What the task asks: Write a continuation of the text on household workers' wages and old-age insurance, starting right after its last sentence.

A survey of white household workers in Chicago, made by the OldAge and Survivors Insurance Bureau of the Social Security Board, showed that about 17 of every 100 women had some earnings in covered employment in the period January 1937-June 1941, but not more than 2.2 percent of all women interviewed had worked continuously and regularly enough and had received sufficient earnings from covered employment to build up insured status. Not an encouraging statistical picture, if it can be taken as at all typical.

But, as already pointed out, the war increased the extent to which household workers have entered covered employment. The many exhousehold workers employed in factories and other commercial jobs acquired rights toward insurance benefits, but unless coverage is extended to household service, many of those who have built up insurance rights will lose them if they return to household work.

FACTORS MAKING FOR INSECURITY

Even more than other types of employees, those in household service must cope with various conditions making for insecurity. Those involved in a discussion of old-age insurance fall under the following headings:

Wage trends.

Training and employment problems.

Iregularities of employment.

Illness and accidents.

Responsibilities for family support.

Lack of legal safeguards.

PAY PATTERNS

THE QUESTION OF WAGES

The design of one's living is naturally shaped, to a high degree, by the amount of one's income. Almost the first questions asked by workers seeking a job are: What will it pay me? Will I earn enough to live on- and to save for old age and other emergencies?

The man or woman considering a job in household employment gets less clear-cut answers than do those applying for a job in a factory, store, or laundry. The latter applicants are more likely, if they are regular in attendance, to find in their pay envelopes a definite amount in dollars and cents, to have a definite hour schedule with pay for overtime work, and, with increase in skill and experience, they may

hope to earn more money. In many cases they belong to unions that will help them get their special difficulties adjusted through the machinery of collective bargaining.

In Cash and in Kind.-The household worker on going into a private home is generally assured a set cash wage, but faces other uncertainties. Pay will in part be in the form of meals, and for those who "live in," in lodging. Now, a dollar is a dollar any way one looks at it, but a meal is not always a satisfactory unit of remuneration, especially as the worker must in general consume it or leave it. As for the proffered room for "living in," the worker may definitely leave it, preferring the privacy of living in his or her own home.

Provided material:

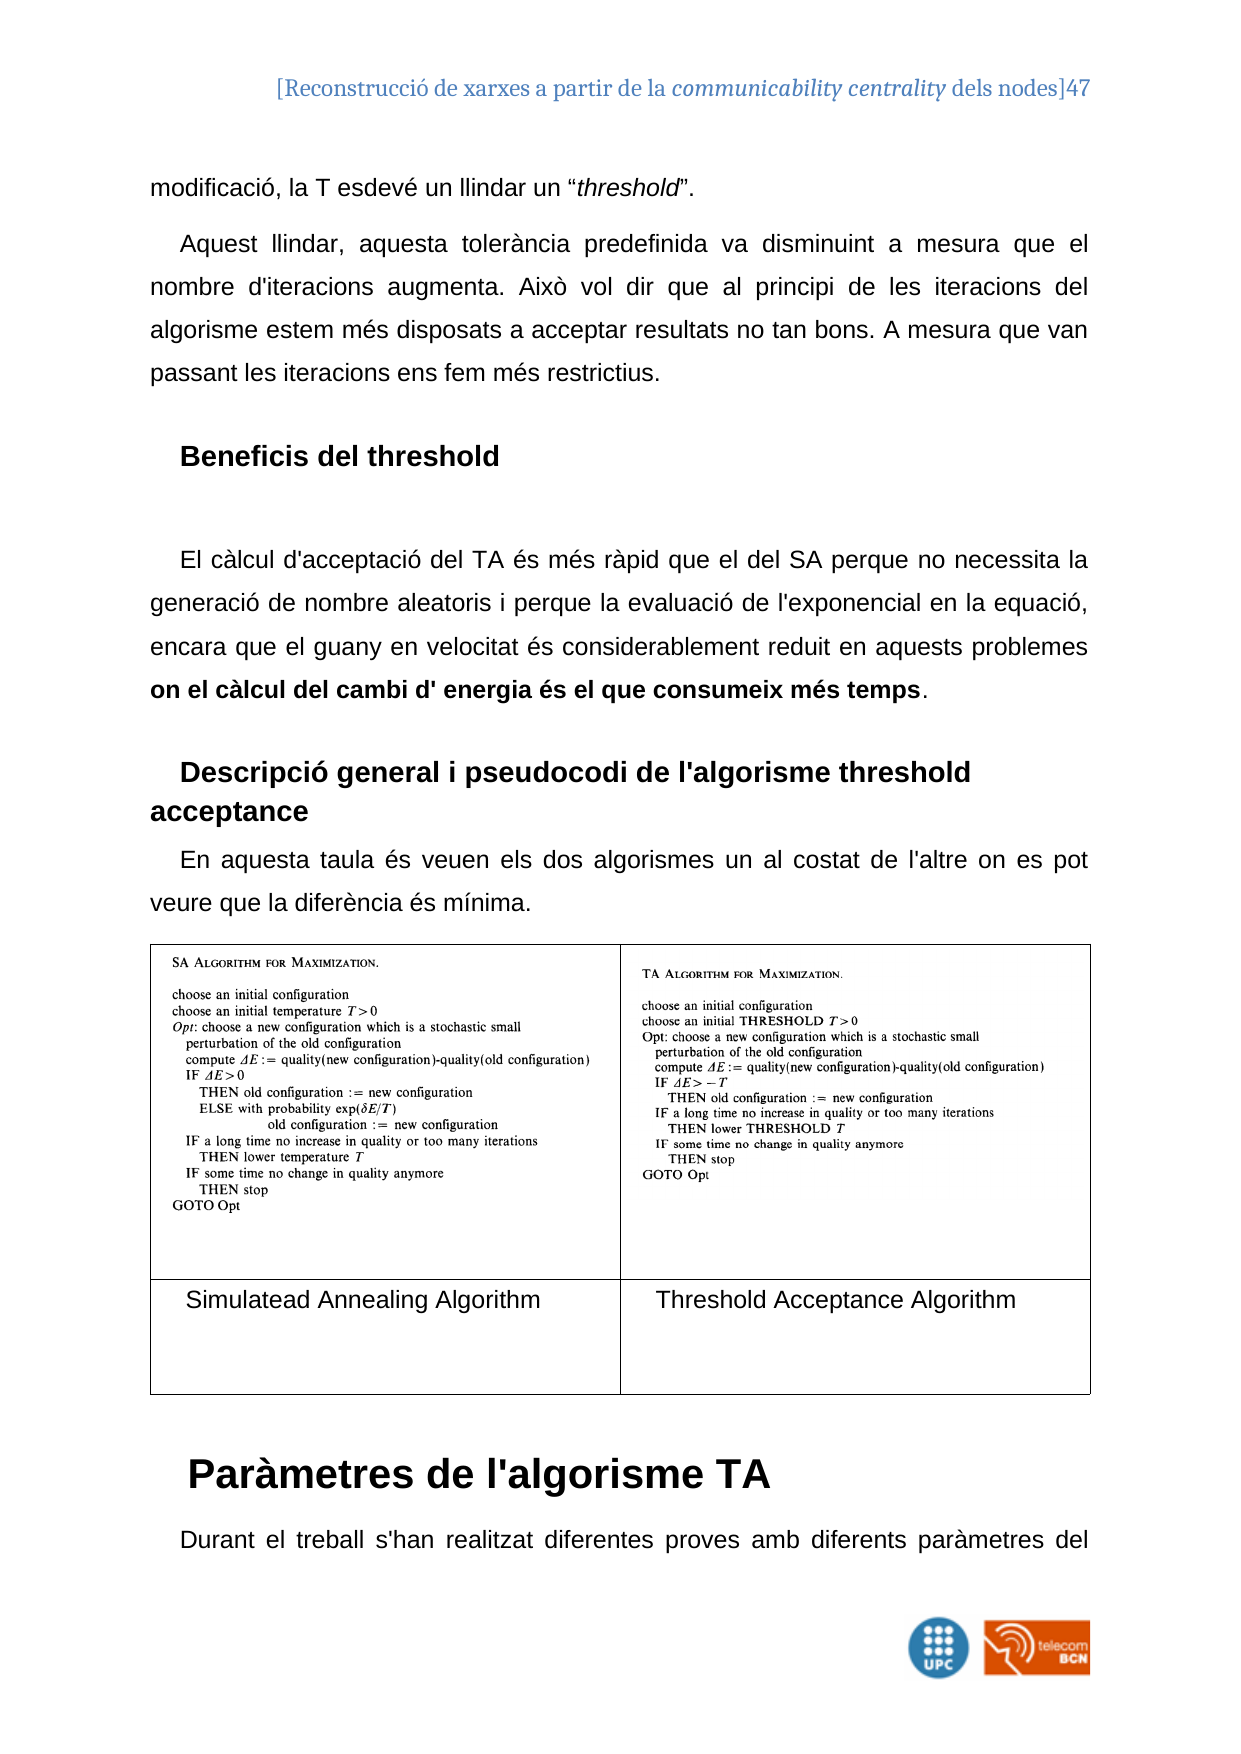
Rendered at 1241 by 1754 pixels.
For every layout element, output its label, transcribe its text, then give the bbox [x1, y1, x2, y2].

Response for this exercise:
In the present discussion of old-age insurance, payment "in kind" has a particular significance. Even when it substantially raises real wages, it is not expendable for other purposes, and it can't be saved up for emergencies such as a jobless old age. Obviously, there is less flexibility to this form of wage payment. With the full wage in cash, the workers can juggle their funds better to meet their specific needs, pooling money for food and shelter with that of other members of the family to make it go further.

Moreover, the trend toward smaller homes and apartments has further discouraged even when the worker is willing-the living-in practice. For example, in 1944 only about a third of 409 newspaper advertisements for full-time household workers in the Washington, D. C., area, analyzed by the Bureau of Labor Statistics, asked for a "live-in" worker. Common knowledge leads us to believe this one illustration could be duplicated more or less in many cities.

Studies indicate that household workers who live out may not be paid more than, if as much as, those who live in, especially where the housewife prefers the latter arrangement. Many workers will choose the situation offering a little less wage and a little more independence and privacy in their way of living. At any rate, representative surveys of household employment in Philadelphia, Chicago, and Washington, D. C., showed that the largest proportion of workers who lived out were paid lower cash wages than those who lived in and who received, in addition, both board and room.

Even when household employees are given a fair remuneration in cash and in kind, their wages are often not sufficient for them to put any aside for all types of rainy days, particularly for the last uncertain period of old age. Immediate emergency needs are apt to be robbers of the fund for care during the more remote declining years.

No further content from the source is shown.